Set the (keyword only) parameters

setPollingDelay(value)[source]
Parameters:

pollingDelay – number of milliseconds to wait between polling

setSlidingWindow(value)[source]
Parameters:

slidingWindow – An optional field, indicates how many history points will be used to determine the anomaly score of one subsequent point.

setStartTime(value)[source]
Parameters:

startTime – A required field, start time of data to be used for detection/generating multivariate anomaly detection model, should be date-time.

setSubscriptionKey(value)[source]
Parameters:

subscriptionKey – the API key to use

setSubscriptionKeyCol(value)[source]
Parameters:

subscriptionKey – the API key to use

setSuppressMaxRetriesException(value)[source]
Parameters:

suppressMaxRetriesException – set true to suppress the maxumimum retries exception and report in the error column

setTimestampCol(value)[source]
Parameters:

timestampCol – Timestamp column name

setUrl(value)[source]
Parameters:

url – Url of the service

slidingWindow = Param(parent='undefined', name='slidingWindow', doc='An optional field, indicates how many history points will be used to determine the anomaly score of one subsequent point.')
startTime = Param(parent='undefined', name='startTime', doc='A required field, start time of data to be used for detection/generating multivariate anomaly detection model, should be date-time.')
subscriptionKey = Param(parent='undefined', name='subscriptionKey', doc='ServiceParam: the API key to use')
suppressMaxRetriesException = Param(parent='undefined', name='suppressMaxRetriesException', doc='set true to suppress the maxumimum retries exception and report in the error column')
timestampCol = Param(parent='undefined', name='timestampCol', doc='Timestamp column name')
url = Param(parent='undefined', name='url', doc='Url of the service')

Module contents

SynapseML is an ecosystem of tools aimed towards expanding the distributed computing framework Apache Spark in several new directions. SynapseML adds many deep learning and data science tools to the Spark ecosystem, including seamless integration of Spark Machine Learning pipelines with Microsoft Cognitive Toolkit (CNTK), LightGBM and OpenCV. These tools enable powerful and highly-scalable predictive and analytical models for a variety of datasources.

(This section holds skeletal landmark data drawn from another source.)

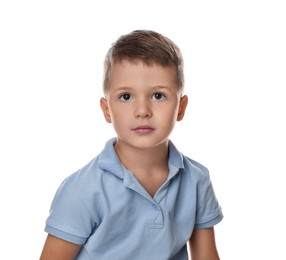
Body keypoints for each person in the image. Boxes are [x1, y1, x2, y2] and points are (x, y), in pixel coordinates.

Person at [40, 29, 223, 260]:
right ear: (107, 109)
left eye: (158, 96)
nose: (143, 111)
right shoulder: (83, 190)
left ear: (181, 107)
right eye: (126, 97)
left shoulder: (197, 180)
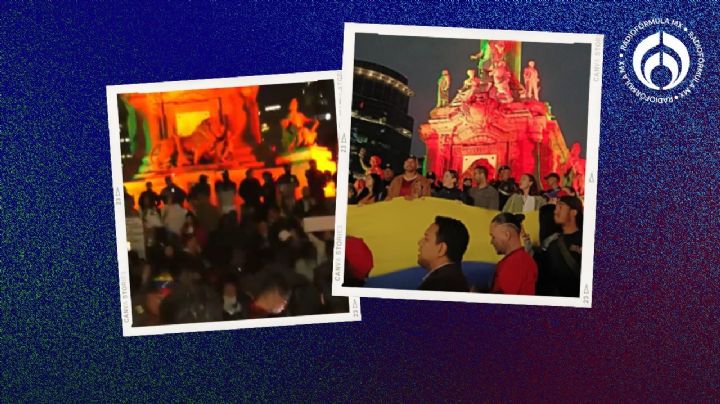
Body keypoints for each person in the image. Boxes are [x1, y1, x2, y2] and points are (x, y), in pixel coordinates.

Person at [537, 196, 583, 297]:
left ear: (573, 212)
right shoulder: (552, 243)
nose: (555, 211)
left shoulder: (586, 240)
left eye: (560, 207)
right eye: (555, 207)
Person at [417, 216, 470, 292]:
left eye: (426, 239)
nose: (420, 243)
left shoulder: (436, 286)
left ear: (441, 249)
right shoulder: (455, 280)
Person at [488, 213, 538, 295]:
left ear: (507, 235)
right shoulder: (520, 259)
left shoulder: (516, 263)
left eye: (493, 237)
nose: (491, 242)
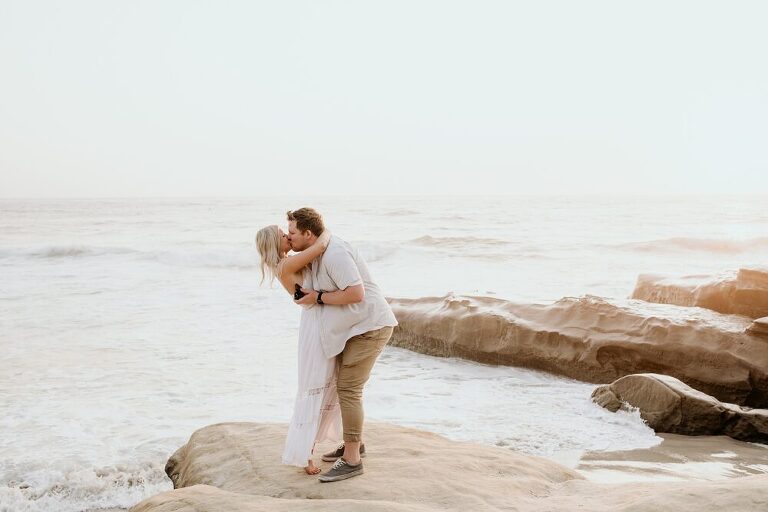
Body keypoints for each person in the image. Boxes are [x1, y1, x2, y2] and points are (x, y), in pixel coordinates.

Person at [287, 207, 398, 482]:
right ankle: (353, 444)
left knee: (348, 388)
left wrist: (319, 297)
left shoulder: (335, 253)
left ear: (308, 234)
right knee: (342, 386)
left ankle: (352, 460)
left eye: (292, 233)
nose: (289, 239)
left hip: (370, 327)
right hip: (354, 329)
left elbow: (357, 293)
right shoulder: (317, 252)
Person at [254, 224, 341, 475]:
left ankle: (319, 447)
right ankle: (305, 456)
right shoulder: (284, 266)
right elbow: (321, 245)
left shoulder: (287, 262)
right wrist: (322, 226)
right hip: (314, 327)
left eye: (288, 232)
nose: (287, 236)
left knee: (327, 385)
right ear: (274, 243)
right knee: (313, 388)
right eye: (283, 235)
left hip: (319, 322)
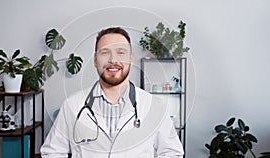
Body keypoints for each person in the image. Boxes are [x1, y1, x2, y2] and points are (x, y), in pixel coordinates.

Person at [40, 27, 184, 158]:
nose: (113, 60)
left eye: (121, 52)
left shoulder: (154, 106)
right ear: (95, 60)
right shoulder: (72, 105)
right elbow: (52, 152)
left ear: (130, 58)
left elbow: (172, 153)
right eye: (105, 53)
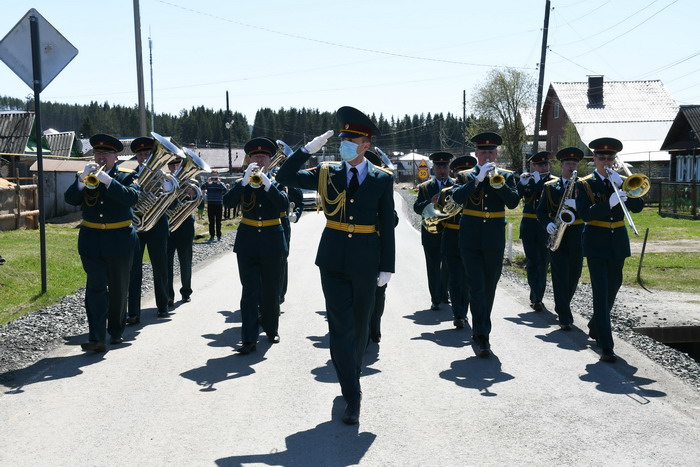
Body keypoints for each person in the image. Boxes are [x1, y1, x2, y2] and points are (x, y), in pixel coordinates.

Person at [276, 106, 395, 425]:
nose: (344, 144)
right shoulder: (326, 171)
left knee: (358, 330)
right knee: (340, 329)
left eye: (351, 139)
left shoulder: (383, 179)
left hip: (367, 262)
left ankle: (350, 374)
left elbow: (387, 223)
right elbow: (283, 177)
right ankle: (353, 395)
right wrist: (305, 151)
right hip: (333, 260)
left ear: (366, 144)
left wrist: (388, 266)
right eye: (342, 139)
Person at [64, 133, 139, 351]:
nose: (101, 157)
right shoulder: (85, 176)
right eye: (97, 152)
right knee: (95, 288)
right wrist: (80, 181)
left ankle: (115, 331)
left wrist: (108, 181)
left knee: (118, 289)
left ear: (116, 156)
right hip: (92, 239)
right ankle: (96, 337)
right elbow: (71, 199)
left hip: (120, 239)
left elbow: (131, 198)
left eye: (106, 153)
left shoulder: (127, 175)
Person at [450, 132, 520, 357]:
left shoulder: (507, 176)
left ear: (497, 154)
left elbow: (513, 202)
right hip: (470, 237)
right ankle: (482, 335)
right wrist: (477, 179)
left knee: (489, 286)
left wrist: (497, 184)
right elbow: (457, 198)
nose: (487, 155)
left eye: (491, 152)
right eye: (483, 151)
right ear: (476, 154)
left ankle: (480, 325)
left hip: (493, 238)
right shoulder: (464, 176)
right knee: (477, 285)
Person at [577, 137, 644, 362]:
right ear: (594, 159)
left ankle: (597, 323)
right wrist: (610, 203)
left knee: (613, 287)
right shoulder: (584, 183)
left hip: (618, 242)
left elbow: (638, 208)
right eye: (602, 157)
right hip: (596, 241)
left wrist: (624, 185)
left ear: (615, 160)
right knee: (601, 291)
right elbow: (585, 215)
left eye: (610, 158)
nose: (606, 161)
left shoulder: (624, 179)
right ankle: (606, 345)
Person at [223, 137, 289, 354]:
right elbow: (227, 203)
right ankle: (249, 338)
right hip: (248, 242)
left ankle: (271, 329)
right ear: (249, 159)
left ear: (271, 160)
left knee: (271, 291)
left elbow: (283, 206)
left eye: (263, 156)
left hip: (271, 241)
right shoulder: (242, 183)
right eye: (255, 156)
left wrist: (268, 185)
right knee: (249, 292)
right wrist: (243, 182)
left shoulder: (277, 183)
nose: (259, 160)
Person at [537, 147, 585, 331]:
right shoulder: (550, 187)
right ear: (561, 165)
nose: (571, 166)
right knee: (559, 276)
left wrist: (578, 205)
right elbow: (540, 211)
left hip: (577, 234)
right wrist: (547, 224)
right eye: (568, 163)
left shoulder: (583, 185)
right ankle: (564, 315)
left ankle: (563, 305)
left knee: (574, 275)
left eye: (574, 164)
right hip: (557, 234)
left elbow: (590, 209)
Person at [126, 136, 171, 324]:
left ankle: (162, 305)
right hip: (137, 228)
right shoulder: (129, 176)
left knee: (160, 267)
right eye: (141, 154)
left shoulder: (163, 177)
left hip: (157, 226)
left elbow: (172, 203)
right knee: (133, 270)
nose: (144, 157)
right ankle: (134, 312)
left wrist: (169, 191)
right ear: (136, 157)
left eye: (148, 153)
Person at [413, 152, 453, 311]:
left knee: (449, 266)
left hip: (450, 232)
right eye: (439, 167)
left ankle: (445, 294)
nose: (442, 170)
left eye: (444, 167)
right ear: (433, 168)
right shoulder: (425, 187)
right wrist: (430, 201)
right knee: (433, 266)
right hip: (431, 232)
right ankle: (435, 298)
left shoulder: (456, 185)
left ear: (449, 168)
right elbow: (416, 208)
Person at [442, 154, 477, 329]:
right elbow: (439, 215)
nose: (464, 174)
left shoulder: (478, 189)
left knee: (469, 278)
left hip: (471, 238)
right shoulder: (448, 192)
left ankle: (464, 311)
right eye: (460, 172)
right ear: (455, 174)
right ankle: (459, 313)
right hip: (452, 238)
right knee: (456, 278)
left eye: (467, 171)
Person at [517, 151, 555, 311]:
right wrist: (520, 183)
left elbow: (544, 194)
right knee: (533, 262)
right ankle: (536, 297)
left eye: (545, 164)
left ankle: (538, 295)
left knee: (543, 262)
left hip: (545, 226)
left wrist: (539, 182)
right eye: (540, 165)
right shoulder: (528, 180)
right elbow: (516, 197)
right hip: (529, 225)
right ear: (533, 166)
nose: (543, 167)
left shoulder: (554, 182)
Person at [166, 157, 196, 305]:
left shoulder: (191, 182)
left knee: (185, 261)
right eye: (172, 164)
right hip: (168, 227)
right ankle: (168, 295)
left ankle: (186, 292)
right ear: (169, 167)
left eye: (178, 164)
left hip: (185, 226)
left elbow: (198, 200)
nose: (175, 167)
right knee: (166, 263)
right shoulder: (163, 181)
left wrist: (190, 193)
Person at [202, 171, 227, 241]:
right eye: (213, 176)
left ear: (218, 176)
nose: (214, 178)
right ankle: (212, 236)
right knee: (211, 221)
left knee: (218, 221)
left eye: (216, 176)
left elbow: (225, 191)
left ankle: (219, 235)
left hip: (218, 204)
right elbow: (202, 187)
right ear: (211, 176)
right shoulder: (209, 184)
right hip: (210, 204)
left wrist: (220, 184)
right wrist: (207, 182)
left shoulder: (221, 184)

SynapseML also brings new networking capabilities to the Spark Ecosystem. With the HTTP on Spark project, users can embed any web service into their SparkML models. In this vein, SynapseML provides easy to use SparkML transformers for a wide variety of Microsoft Cognitive Services. For production grade deployment, the Spark Serving project enables high throughput, sub-millisecond latency web services, backed by your Spark cluster.

SynapseML requires Scala 2.12, Spark 3.0+, and Python 3.6+.